Task objective >> Where "Gameplay" occurs in a line of the entries below, copy that line.

(Collected data)

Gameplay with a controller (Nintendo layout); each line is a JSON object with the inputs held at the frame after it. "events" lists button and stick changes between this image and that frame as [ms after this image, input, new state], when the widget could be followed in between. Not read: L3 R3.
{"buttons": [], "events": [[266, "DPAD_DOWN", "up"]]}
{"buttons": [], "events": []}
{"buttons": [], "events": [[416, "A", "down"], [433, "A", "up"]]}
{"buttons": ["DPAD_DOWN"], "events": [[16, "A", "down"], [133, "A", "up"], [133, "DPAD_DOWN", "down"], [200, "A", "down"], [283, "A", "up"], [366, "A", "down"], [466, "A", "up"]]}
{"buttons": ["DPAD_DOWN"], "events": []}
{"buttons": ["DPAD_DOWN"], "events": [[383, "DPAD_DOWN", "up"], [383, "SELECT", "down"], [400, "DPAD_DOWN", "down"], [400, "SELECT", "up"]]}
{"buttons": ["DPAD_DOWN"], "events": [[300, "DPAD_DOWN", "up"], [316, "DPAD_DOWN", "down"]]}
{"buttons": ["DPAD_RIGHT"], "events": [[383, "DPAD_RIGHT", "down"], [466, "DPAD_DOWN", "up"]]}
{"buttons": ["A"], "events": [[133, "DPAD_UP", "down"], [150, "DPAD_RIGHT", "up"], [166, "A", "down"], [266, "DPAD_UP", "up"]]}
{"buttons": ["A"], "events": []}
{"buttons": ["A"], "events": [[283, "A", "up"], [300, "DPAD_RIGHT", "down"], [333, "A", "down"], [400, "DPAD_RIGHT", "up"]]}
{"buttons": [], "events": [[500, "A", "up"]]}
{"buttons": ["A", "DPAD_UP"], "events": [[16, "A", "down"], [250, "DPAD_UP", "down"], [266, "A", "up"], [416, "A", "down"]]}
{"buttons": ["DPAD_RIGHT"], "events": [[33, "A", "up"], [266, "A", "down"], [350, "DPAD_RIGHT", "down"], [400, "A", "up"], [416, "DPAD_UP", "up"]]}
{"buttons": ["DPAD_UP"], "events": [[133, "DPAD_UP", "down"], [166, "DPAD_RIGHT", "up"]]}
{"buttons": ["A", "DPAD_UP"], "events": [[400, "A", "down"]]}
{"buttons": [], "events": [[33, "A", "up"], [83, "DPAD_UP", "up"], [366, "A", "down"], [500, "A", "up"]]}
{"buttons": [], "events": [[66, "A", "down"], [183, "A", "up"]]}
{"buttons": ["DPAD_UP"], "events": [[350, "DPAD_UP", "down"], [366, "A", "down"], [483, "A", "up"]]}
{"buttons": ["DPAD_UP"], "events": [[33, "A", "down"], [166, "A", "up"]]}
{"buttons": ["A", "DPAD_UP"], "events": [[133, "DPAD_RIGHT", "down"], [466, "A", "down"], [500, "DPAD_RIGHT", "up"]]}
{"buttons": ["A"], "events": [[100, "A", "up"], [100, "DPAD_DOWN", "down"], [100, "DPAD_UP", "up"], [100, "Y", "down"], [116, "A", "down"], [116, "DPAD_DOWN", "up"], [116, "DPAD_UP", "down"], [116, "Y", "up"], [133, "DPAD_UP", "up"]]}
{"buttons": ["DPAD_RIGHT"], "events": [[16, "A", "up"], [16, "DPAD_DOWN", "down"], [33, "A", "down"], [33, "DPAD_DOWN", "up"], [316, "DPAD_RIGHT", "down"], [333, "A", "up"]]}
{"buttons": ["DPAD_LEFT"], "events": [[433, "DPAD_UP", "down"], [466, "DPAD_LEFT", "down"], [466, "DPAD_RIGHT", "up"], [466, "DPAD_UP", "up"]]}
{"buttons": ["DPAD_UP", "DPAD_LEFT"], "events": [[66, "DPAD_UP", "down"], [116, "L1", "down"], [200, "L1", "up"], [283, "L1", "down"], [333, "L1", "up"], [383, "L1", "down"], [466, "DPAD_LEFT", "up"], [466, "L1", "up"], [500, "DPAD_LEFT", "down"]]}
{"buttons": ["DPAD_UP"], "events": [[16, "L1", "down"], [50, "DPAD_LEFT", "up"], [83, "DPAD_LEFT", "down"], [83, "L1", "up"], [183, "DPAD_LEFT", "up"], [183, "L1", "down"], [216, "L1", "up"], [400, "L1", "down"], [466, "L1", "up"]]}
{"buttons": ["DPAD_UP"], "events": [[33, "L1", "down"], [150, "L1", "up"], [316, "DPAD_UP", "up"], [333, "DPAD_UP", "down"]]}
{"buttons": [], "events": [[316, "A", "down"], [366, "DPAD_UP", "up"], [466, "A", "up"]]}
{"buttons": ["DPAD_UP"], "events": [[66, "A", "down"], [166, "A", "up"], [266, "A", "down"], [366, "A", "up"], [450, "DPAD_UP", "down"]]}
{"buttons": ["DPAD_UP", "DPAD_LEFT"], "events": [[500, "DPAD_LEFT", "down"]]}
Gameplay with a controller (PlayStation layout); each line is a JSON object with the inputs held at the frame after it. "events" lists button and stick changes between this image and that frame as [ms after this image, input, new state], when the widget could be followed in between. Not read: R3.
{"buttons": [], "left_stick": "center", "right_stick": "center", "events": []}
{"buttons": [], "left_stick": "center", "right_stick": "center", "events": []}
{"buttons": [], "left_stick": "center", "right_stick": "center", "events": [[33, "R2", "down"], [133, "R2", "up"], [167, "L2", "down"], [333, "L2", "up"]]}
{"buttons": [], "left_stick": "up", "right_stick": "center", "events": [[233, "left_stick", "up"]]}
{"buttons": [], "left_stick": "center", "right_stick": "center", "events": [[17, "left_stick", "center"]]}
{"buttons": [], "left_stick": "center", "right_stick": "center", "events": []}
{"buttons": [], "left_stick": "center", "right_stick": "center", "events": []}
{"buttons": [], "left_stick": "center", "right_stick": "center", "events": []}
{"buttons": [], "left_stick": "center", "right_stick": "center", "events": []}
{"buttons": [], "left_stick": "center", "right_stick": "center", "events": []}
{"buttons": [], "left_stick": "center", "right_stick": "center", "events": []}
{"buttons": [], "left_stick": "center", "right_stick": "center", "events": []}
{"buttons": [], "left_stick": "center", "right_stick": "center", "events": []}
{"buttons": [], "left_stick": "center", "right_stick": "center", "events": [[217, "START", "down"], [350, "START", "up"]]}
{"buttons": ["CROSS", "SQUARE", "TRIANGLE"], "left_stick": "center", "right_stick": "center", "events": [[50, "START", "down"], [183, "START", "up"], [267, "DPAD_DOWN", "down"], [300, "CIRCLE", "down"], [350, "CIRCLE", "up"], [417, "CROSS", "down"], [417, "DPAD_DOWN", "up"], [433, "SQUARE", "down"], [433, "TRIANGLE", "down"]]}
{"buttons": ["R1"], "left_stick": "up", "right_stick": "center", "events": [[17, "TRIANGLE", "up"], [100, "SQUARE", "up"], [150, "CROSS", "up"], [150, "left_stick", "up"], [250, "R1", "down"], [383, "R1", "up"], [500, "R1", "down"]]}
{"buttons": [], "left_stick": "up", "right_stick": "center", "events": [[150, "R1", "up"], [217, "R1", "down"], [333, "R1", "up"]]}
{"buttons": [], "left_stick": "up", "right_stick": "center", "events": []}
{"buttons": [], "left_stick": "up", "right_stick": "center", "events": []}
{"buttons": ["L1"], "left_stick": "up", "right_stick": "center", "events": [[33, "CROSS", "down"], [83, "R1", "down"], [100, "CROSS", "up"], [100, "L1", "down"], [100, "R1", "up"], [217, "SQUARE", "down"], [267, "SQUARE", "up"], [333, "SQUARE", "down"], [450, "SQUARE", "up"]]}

Solution >>
Gameplay with a controller (Nintendo layout); each line is a JSON object with the inputs held at the frame after it. "events" lists button and stick changes between this image and that frame as [ms after this image, input, new state], when the widget could be followed in between. Not read: L3 R3.
Gameplay with a controller (PlayStation layout); each line is a JSON object with the inputs held at the frame after it. "events" lists button and stick changes between this image and that frame as [ms after this image, input, new state], when the widget could be followed in between. Not read: R3.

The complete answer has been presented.